Deux traditions différentes, voire opposées, coexistent dans le même récit. L’une, pour souligner que la méchanceté du Pharaon est responsable de ses malheurs et de celui de son peuple lorsqu’il n’écoute pas Moïse ou le Dieu qui l’envoie. L’autre pour accentuer l’importance de la souveraineté du Seigneur qui contrôle tout, même le dirigeant le plus puissant.
Jésus et le durcissement du cœur
La même dynamique se retrouve dans le Nouveau Testament lorsque Jésus rencontre des formes d’opposition. En Marc 3,5, dans une controverse au sujet des guérisons de Jésus, celui-ci regarde avec colère ceux qui ont le cœur dur et qui, au verset suivant, cherchent à le faire périr. En Jean, après le récit des signes de Jésus, tout juste avant la passion, l’opposition est expliquée par une citation d’Isaïe (6,9-10) : « La raison pour laquelle ils ne pouvaient croire : Il a aveuglé leurs yeux et il a endurci leur cœur, pour qu’ils ne voient pas de leurs yeux, que leur cœur ne comprenne pas, qu’ils ne se convertissent pas, et je les aurais guéris. » (Jn 12,39-40) Ainsi, l’opposition contre Jésus semble une composante du plan divin. La mission de Jésus n’est pas un échec. Ou plutôt, l’échec qui mène à la crucifixion est prévue par Dieu qui est en contrôle de la situation.
Cholestérol ou ADN?
Les problèmes cardiaques sont multifactoriels ; causés à la fois par des prédispositions génétiques, mais aussi par un haut taux de cholestérol ou par de mauvais choix alimentaires. Il en va de même pour les durcissements de cœurs bibliques. Dans la plupart des cas, il s’agit de mauvaises décisions d’humains qui n’écoutent pas le Seigneur.
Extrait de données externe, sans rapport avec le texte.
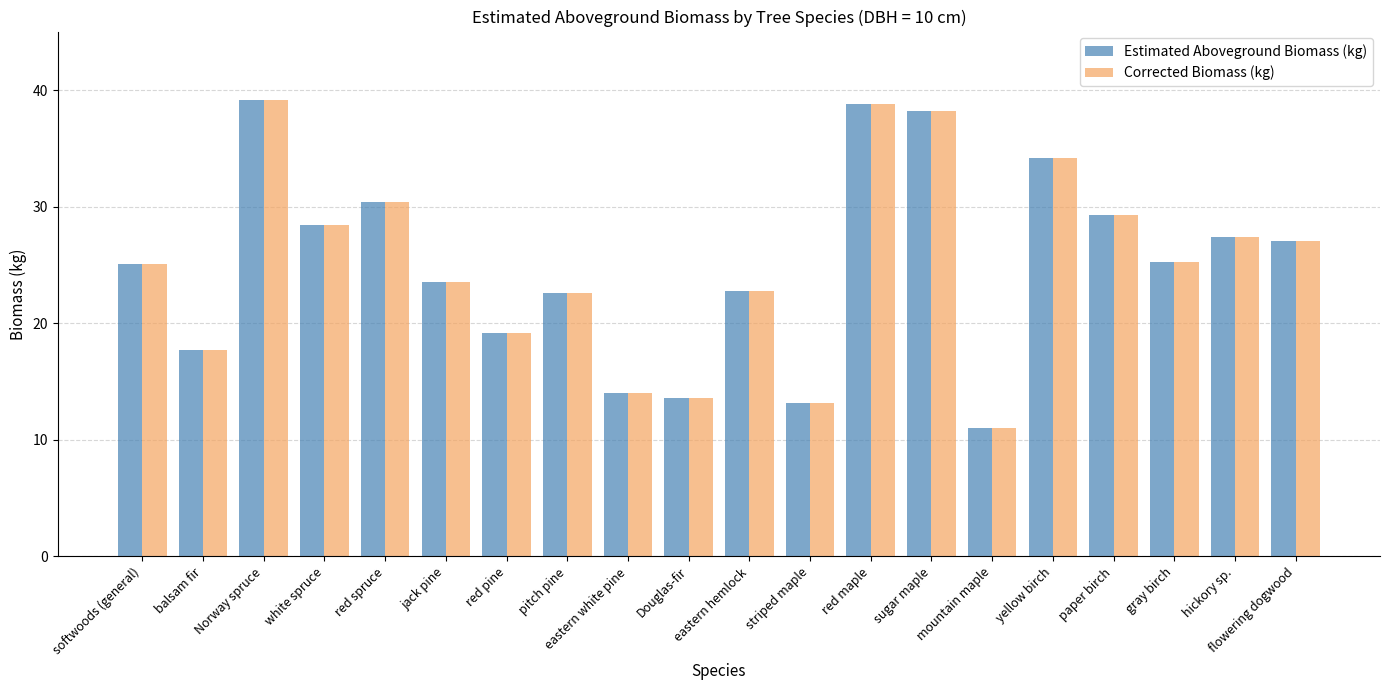

What is the difference between the second highest and second lowest values in the Corrected Biomass (kg) series?

25.7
Cela dit, dans les moments d’échec les plus importants comme l’échec des négociations entre Moïse et Pharaon ou l’échec de la mission de Jésus, il est important pour les auteurs bibliques d’indiquer que Dieu reste en contrôle malgré tout.
Sébastien Doane est professeur d’exégèse biblique à la Faculté de théologie et de sciences religieuses de l’Université Laval (Québec).